Monsanto Philippines recently held a showing of the animated version of the only Filipino children’s book on biotech corn titled Lina’s Town Rises Again at the Department of Education (DepEd) Library Hub located near Davao City Hall.

Division Librarion II and Dep Ed Hub Coordinator Rosalie Antipuesto said the animation had a very good impact on the attending kids because they were getting good information while being entertained. “You can also see that they are starting to get interested in agriculture because of their engagement and the questions they ask.”

Lina’s Town Rises Again was written for elementary school children to develop a basic understanding of the impact of biotech corn in social, economic and environmental terms. It touches on the themes of sustainability, collaboration and safety by narrating the true and inspiring story of how biotech seeds positively transformed a woman farmer’s life, and enabled her farming community to recover economically in the aftermath of a devastating typhoon.

The inspiration of the said story was Consolacion Reyes, a lady farmer whose life turned upside down when Typhoon Pablo not only destroyed her house and crops but also her entire community. She and her neighbors were forced to take shelter at an evacuation center when the entire municipality of Lambayong went under water. Upon returning to the village, they saw that the super typhoon had destroyed everything.

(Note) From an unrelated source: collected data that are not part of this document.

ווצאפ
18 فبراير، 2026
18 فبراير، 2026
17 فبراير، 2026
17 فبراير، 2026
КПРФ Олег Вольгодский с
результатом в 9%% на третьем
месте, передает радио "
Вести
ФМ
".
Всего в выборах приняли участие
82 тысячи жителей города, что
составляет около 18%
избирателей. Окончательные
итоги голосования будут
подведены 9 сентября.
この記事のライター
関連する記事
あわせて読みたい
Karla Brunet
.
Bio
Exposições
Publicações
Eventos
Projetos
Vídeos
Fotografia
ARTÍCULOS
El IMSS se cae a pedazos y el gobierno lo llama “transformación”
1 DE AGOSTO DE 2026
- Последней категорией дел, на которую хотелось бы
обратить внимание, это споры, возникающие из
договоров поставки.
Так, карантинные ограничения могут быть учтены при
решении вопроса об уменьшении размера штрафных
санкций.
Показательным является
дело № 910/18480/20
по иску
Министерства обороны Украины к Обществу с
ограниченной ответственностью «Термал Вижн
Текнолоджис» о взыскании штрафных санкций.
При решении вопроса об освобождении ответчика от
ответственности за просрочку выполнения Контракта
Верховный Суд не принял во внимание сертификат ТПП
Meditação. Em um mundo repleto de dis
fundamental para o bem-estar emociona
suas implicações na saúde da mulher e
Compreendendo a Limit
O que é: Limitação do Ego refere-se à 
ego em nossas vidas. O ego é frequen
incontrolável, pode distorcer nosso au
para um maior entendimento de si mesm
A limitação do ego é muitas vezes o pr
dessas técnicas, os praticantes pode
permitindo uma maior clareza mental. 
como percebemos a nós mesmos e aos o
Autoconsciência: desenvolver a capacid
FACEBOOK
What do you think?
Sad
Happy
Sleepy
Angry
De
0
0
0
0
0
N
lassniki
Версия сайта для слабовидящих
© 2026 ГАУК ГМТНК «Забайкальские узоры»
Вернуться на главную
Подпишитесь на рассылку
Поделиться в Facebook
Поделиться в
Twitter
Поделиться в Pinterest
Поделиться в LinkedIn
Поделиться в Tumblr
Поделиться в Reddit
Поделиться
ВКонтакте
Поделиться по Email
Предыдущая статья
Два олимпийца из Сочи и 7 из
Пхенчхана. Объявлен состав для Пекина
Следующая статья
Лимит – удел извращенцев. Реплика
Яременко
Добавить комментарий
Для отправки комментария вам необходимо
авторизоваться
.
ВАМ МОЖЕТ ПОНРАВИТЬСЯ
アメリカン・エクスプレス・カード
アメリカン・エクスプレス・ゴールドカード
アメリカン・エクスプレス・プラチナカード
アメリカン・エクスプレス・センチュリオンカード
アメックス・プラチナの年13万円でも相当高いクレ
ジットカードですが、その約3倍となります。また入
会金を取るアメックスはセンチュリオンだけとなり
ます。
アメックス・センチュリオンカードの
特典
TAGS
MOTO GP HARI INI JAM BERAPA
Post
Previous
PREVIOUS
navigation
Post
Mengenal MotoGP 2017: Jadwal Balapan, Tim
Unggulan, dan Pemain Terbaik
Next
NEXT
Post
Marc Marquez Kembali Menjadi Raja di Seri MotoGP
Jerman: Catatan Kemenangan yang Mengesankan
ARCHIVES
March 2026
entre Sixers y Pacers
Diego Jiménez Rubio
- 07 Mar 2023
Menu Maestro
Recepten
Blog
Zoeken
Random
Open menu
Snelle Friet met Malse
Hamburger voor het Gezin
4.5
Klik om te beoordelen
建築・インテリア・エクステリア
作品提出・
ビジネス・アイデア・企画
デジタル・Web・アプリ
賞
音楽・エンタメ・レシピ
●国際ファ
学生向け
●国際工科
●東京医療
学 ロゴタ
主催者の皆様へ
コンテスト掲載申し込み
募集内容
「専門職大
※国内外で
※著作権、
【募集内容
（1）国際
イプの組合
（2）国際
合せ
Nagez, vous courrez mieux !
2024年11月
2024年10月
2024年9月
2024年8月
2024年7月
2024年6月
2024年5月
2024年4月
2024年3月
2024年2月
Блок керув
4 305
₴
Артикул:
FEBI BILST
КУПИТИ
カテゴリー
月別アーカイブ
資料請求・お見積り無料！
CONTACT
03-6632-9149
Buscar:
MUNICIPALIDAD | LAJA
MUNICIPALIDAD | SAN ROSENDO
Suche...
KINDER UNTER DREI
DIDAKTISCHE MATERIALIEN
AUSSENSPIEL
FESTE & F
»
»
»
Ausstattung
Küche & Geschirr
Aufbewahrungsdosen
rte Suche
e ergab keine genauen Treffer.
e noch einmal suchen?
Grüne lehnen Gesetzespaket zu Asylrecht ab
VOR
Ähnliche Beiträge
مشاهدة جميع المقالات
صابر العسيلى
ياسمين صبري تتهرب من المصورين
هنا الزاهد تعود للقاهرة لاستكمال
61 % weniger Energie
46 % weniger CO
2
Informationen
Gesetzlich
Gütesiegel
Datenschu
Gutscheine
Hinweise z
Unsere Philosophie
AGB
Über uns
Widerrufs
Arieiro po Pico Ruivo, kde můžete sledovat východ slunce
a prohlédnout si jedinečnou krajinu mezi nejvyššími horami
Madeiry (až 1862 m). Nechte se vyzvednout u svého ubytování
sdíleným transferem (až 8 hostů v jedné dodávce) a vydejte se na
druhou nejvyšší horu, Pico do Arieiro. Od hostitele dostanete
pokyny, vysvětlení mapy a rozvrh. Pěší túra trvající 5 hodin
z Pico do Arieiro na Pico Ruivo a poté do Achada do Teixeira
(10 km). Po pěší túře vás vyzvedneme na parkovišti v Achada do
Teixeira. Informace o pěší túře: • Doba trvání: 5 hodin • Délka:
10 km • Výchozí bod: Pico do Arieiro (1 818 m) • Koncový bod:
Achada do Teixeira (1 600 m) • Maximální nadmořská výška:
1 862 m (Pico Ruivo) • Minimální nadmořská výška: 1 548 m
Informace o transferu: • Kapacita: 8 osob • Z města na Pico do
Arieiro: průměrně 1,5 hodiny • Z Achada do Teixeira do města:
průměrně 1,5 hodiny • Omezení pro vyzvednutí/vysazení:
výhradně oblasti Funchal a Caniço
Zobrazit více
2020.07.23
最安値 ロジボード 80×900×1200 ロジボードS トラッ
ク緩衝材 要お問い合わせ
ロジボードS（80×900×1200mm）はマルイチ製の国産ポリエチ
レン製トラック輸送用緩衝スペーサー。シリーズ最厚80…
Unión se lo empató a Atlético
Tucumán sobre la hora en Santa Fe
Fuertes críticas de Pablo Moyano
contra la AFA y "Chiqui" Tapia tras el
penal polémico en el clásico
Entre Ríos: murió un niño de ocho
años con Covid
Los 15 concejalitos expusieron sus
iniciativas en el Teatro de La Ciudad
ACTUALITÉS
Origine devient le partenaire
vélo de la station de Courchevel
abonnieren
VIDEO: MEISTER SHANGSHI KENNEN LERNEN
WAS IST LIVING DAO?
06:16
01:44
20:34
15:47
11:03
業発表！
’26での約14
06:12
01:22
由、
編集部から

Seeing her difficulty, a good samaritan lent her money which she used to buy biotech corn. Her harvest was abundant; so after some time, she was able to get back on her feet. A few harvests later and she started to earn consistently higher income. Now, she is among the more prosperous farmers in her town.

The story is authored by Chat Ocampo, Corporate Engagement Lead – Philippines, who has previously authored two children’s books. The book was written in an informative writing style to keep the interest of young readers while conveying some highly technical information on seeds and deliver messages of sustainability and safety.

By writing this book, Ocampo feels she is able to do her share in “keeping the younger generations interested in matters related to agriculture while reaching out to equally important societal audiences such as young parents and teachers.”

Meanwhile, Antipuesto said “I hope Monsanto is able to do more of these activities which not only encourages interest in agriculture but also love for science. It is also good to see students and teachers getting clear and straightforward answers on some information that they receive about biotech crops.”